Epoxy Finish for Outdoor Wood Furniture
The biggest disadvantage for epoxy is it does not hold up well outdoors without additional protection.
Obviously, I learned this lesson the hard way after ruining a $6,000 live edge wood slab outdoor epoxy table.
If you plan to use this finish, learn how to properly protect an outdoor epoxy wood table top from exterior elements.
Step-By-Step Instructions – Epoxy Table Top Finish
Stonecoat countertop epoxy requires a minimum of 3 coats:
- First Coat: Seal Coat.
- Second Coat: Seal Coat.
- Third Coat: Flood Coat.
As a first step, it is a good idea to make sure the entire piece rests on a flat surface.
This ensures you don’t lose too much epoxy in your work area.
The first pour seals the surface and covers 1 square foot of surface area per ounce.
A rubber squeegee works well to spread the material on the surface of the wood.
These coats seal the wood to prevent air bubbles for the final flood coat.
Before I apply the second seal coat, I lightly sand the epoxy wood surface with 220 grit or higher.
It’s important to note each seal coat requires 24 hours to dry and requires a light sanding with 220 grit sandpaper (or higher) between coats.
Epoxy Flood Coat
The flood coat requires 3 ounces of stonecoat epoxy per square foot of surface area.
Depending on the project, you may need to apply extra flood coats on the entire table to get a smooth finish.
In addition, the depth of the pour should be roughly 1/8″ thick.
First, I sand the surface and pour the epoxy on the table.
It’s recommended to apply stonecoat epoxy with a 1/8th inch trowel.
Once I spread the material evenly with the trowel, I dab the epoxy with a synthetic shortcut brush to get rid of the trowel marks.
This process involves many steps which I covered in great detail in my reclaimed epoxy bar top project.
Also, I replaced the epoxy bar top in this example with a new live edge river table bar top in the picture below.

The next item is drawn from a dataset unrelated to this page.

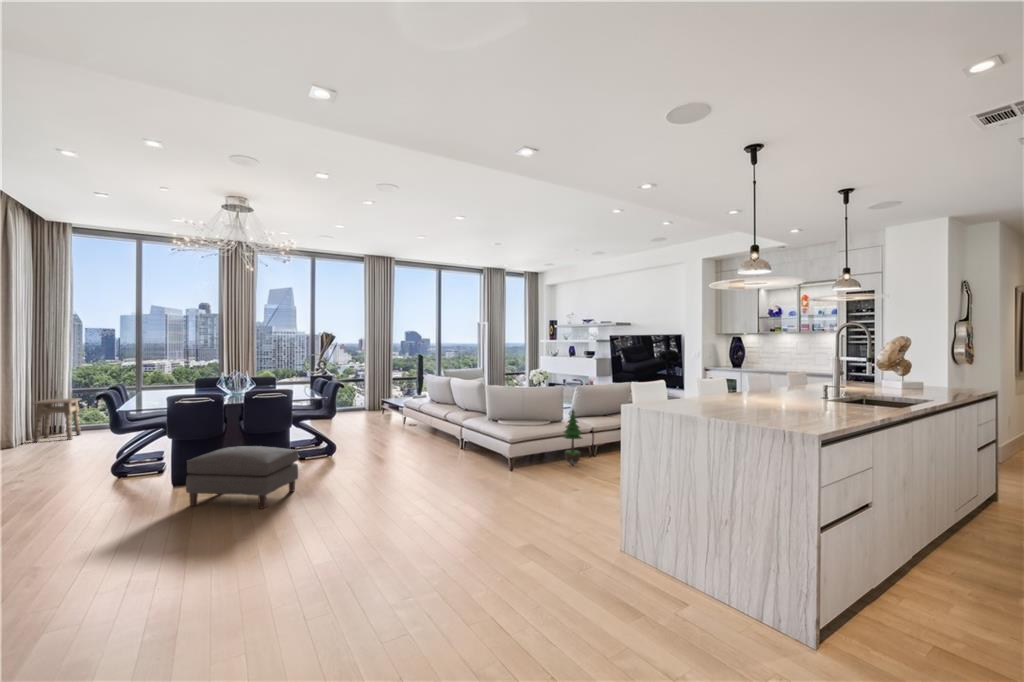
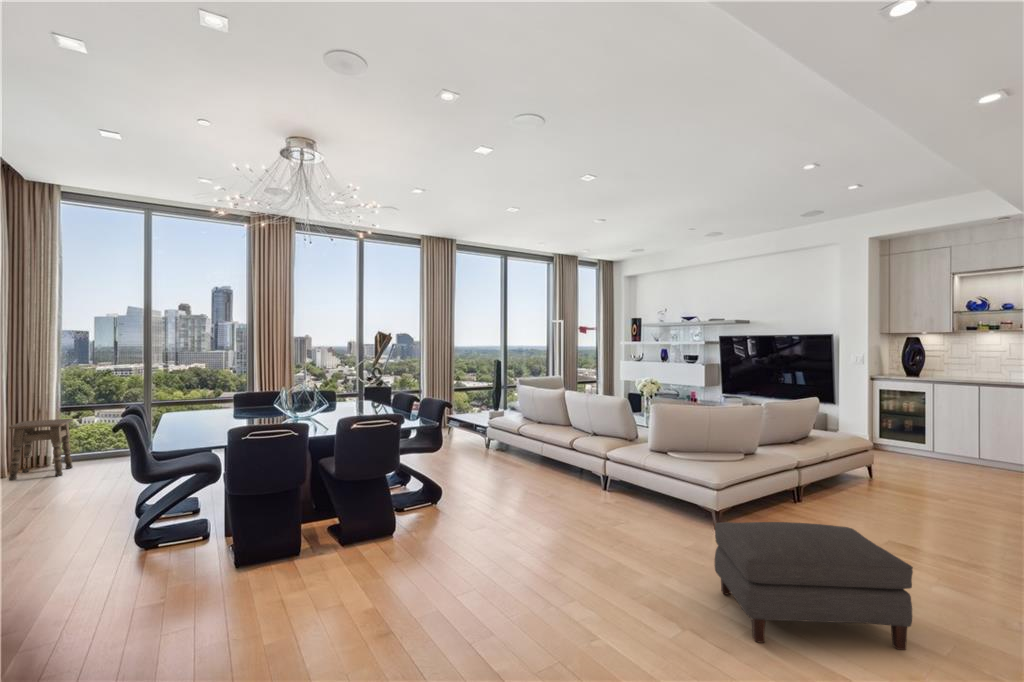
potted tree: present [564,410,582,465] -> none [775,437,809,519]
ottoman: present [186,446,298,509] -> present [714,522,913,650]

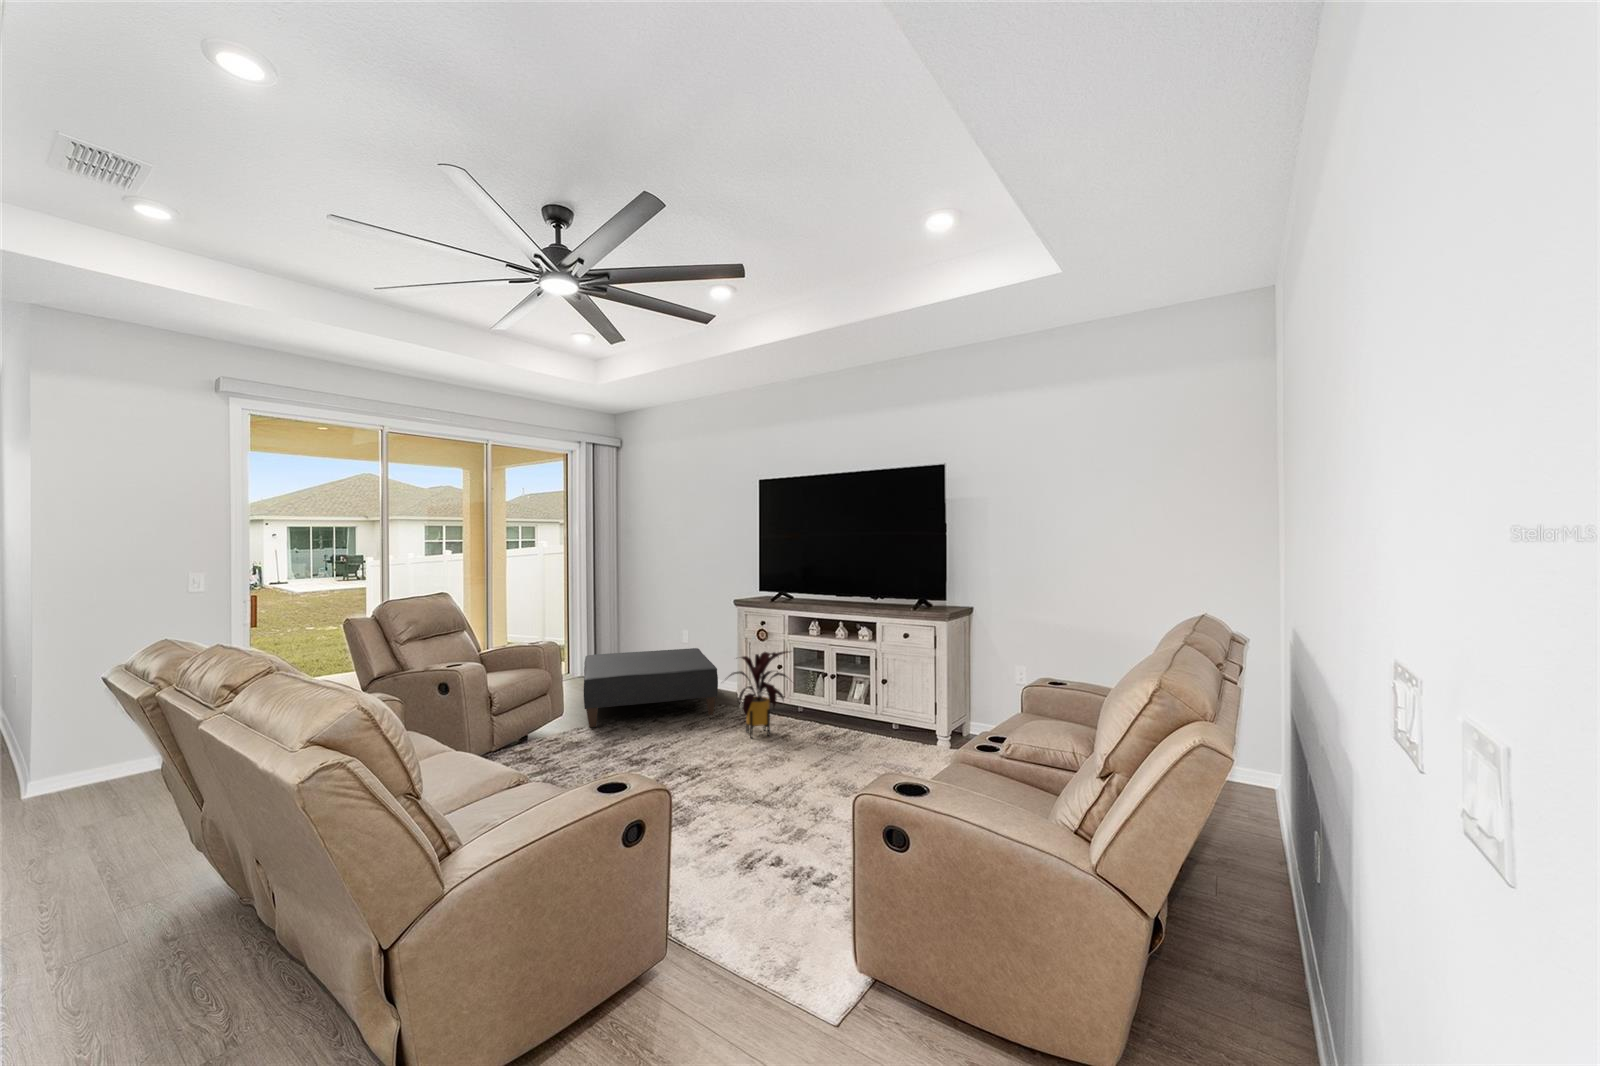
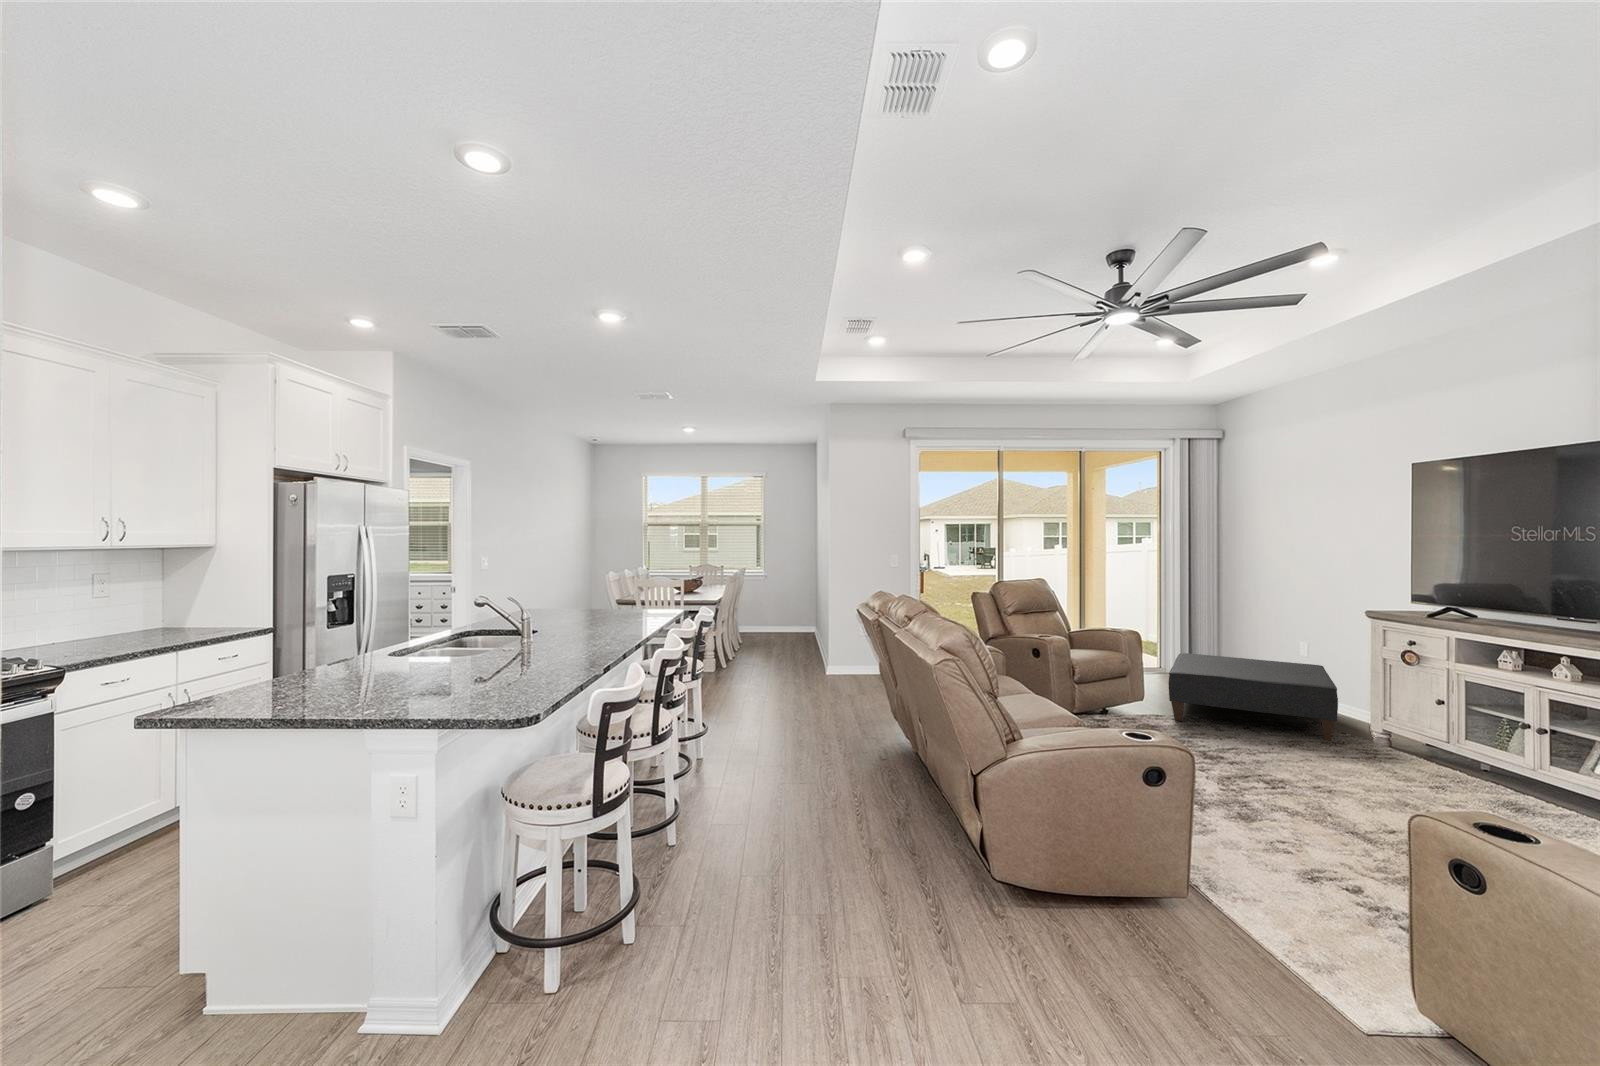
house plant: present [729,651,790,737] -> none [1330,675,1460,780]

Best Epoxy Table Top Finish Summary
In this article, I reviewed the best epoxy table top finishes and listed the pros and cons of each.
However, you may still be asking yourself, “How do I choose which finish to use?.”
Well, great question.
Below is a quick guide I use to decide which finish to use.
- Rubio Monocoat Oil Plus 2c
- Everything except for exterior projects.
- Odie’s Oil
- Use on exterior projects.
- When a greater level of sheen control is required.
- Festool Polish
- Repair scratches in existing epoxy top coats.
- Epoxy wall art when sanding to 1000 grit or above.
- Stonecoat Countertop Epoxy
- Use only when client requests an epoxy top coat finish
In conclusion, I hope my best finishes for epoxy river table list provided you with value.
- Simple Epoxy Sanding Tips
- How To Get a Flat Finish on Epoxy
- Fill Wood Voids with Epoxy
- How to Protect Outdoor Epoxy Wood Table
- 11 Best Epoxy Tips You Need to Know
How much rubio monocoat do you need per square foot?
One ounce of Rubio Monocoat Oil Plus 2c covers 10 square feet.
Keep in mind, porous wood may require more material.